Cara Mengatasi dan Menghindari
Ada beberapa cara untuk menghindari running up the score, antara lain dengan mengulur waktu dan mengganti pemain utama. Ini biasa terjadi di basket dan rugbi: para pemain utama akan turun dan pemain cadangan akan mengisi seluruh lini untuk membuat permainan menjadi lebih pasif. Tindakan ini juga bisa memberi kesempatan lawan mencetak angka lebih banyak.
Efek lain dari running up the score juga hadir dalam aspek pendidikan. Dalam laga AS melawan Thailand dengan skor 13-0 tadi, Kyle turut menyatakan: “ada anak-anak yang menonton”.
Perhatian Kyle terhadap anak-anak tersebut diamini oleh Adrian Wojnarowski, kolumnis ESPN. Menurutnya, "pembantaian" seperti itu bisa membuat anak tidak akan sadar betapa pentingnya sporitivitas dan menghambat mereka berkembang.
Adrian juga sempat mengkritik pelatih sebuah tim basket SMA yang membiarkan anak didiknya bernama Epiphanny Prince mencetak 113 poin dalam sebuah pertandingan. Menurut Adrian, pelatih tersebut telah melakukan tindakan yang "sangat konyol". Bukan tidak mungkin jika Prince nantinya mudah bosan karena tidak mendapat lawan sepadan atau hanya betah mempermalukan mereka yang lebih lemah.
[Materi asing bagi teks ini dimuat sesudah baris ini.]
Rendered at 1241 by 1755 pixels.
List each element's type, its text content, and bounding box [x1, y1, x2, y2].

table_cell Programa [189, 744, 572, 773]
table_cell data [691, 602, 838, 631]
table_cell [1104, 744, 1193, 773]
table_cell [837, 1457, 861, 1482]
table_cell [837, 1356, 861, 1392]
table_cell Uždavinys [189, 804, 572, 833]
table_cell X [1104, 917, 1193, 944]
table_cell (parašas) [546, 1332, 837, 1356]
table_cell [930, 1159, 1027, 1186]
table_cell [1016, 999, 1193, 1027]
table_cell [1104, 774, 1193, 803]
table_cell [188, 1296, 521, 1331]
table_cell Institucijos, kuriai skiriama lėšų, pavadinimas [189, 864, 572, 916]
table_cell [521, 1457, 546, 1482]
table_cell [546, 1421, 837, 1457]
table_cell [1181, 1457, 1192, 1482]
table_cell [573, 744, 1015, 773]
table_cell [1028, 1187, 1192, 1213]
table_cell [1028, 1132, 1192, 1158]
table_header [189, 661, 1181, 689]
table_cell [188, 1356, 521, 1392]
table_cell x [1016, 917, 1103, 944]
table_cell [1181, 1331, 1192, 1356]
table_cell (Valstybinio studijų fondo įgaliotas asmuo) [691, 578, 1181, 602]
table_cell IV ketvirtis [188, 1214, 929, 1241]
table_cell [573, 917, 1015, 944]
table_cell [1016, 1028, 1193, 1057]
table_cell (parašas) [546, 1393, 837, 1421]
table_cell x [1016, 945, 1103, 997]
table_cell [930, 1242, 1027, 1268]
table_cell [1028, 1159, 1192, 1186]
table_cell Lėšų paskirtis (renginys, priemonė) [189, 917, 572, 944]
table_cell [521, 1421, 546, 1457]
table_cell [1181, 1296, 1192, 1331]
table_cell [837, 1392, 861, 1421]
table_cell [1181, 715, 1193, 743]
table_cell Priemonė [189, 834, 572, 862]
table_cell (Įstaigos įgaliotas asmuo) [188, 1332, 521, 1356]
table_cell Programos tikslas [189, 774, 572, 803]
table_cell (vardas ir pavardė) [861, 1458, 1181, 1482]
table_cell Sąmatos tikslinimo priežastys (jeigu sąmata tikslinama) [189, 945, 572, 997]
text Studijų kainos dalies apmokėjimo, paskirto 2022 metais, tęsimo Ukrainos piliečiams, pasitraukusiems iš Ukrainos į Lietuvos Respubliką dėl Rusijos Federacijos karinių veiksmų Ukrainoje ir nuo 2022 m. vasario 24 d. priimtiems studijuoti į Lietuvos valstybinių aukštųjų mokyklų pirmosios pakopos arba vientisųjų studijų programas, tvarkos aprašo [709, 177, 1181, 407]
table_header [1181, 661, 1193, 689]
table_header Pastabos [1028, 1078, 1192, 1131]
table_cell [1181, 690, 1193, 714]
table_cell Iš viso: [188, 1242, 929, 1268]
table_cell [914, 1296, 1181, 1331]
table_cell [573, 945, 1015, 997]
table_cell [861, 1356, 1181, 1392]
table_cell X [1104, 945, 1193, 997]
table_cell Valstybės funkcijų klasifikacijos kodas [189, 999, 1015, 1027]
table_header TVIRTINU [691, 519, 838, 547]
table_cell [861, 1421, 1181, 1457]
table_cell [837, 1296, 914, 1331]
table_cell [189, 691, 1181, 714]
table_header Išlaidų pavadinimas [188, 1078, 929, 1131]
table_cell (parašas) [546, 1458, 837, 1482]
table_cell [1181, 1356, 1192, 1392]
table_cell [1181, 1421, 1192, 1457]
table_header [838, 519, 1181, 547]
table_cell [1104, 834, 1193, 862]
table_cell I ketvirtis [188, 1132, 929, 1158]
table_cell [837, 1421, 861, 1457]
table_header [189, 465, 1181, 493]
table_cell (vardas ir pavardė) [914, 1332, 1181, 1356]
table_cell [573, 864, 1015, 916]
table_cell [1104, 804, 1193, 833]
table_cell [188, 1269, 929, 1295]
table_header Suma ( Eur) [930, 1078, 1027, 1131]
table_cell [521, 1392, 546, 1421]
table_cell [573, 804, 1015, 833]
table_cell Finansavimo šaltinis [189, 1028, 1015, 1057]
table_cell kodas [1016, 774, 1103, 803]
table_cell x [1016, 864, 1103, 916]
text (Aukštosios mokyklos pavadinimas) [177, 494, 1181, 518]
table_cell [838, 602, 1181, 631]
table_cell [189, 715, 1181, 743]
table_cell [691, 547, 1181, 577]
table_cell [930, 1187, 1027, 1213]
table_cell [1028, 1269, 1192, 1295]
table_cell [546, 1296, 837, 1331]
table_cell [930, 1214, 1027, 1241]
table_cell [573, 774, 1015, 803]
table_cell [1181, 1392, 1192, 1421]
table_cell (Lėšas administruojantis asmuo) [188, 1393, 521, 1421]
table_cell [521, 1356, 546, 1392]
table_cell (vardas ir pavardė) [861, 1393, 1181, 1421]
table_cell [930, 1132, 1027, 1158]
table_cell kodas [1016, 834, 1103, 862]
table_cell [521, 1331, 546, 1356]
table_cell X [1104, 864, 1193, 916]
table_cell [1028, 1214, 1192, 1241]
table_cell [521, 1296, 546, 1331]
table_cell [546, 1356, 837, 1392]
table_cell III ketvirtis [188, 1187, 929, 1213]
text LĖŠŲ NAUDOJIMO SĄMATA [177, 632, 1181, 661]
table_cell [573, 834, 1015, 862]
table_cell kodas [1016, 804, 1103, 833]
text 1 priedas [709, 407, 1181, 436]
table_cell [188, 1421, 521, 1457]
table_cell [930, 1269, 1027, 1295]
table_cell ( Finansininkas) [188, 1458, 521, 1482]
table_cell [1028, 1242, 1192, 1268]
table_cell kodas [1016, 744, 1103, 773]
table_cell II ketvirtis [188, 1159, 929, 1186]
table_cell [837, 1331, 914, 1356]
Pada tahun 2013, orang tua dari siswa SMA Western Hill mengajukan tuntutan terkait dugaan bully yang dilakukan oleh SMA Aledo Bearcats. Perkara ini terjadi karena Aledo mengalahkan Hill dalam rugbi dengan skor 91-0.
Dalam beberapa kasus serupa, beberapa sekolah sebenarnya telah mengambil kebijakan tegas. Salah satunya adalah dengan memecat pelatih yang membiarkan pertandingan tidak berimbang terus terjadi. Lainnya adalah melarang pelatih untuk tampil dalam beberapa pertandingan.
Namun, pada akhirnya, sulit untuk mencegah running up the score secara maksimal dan akan tetap menjadi perdebatan kusir. Pasalnya, jika tim yang lebih kuat bermain mengalah ketika menghadapi lawan yang lebih lemah, hal itu kelak juga akan dianggap sebagai sikap tidak hormat. Seperti yang pernah diucapkan pelatih timnas perempuan AS, Jill Ellis, seperti dilansir CNN:
“Saya pikir, kami justru melakukan penghormatan kepada musuh dengan bermain maksimal melawan mereka.”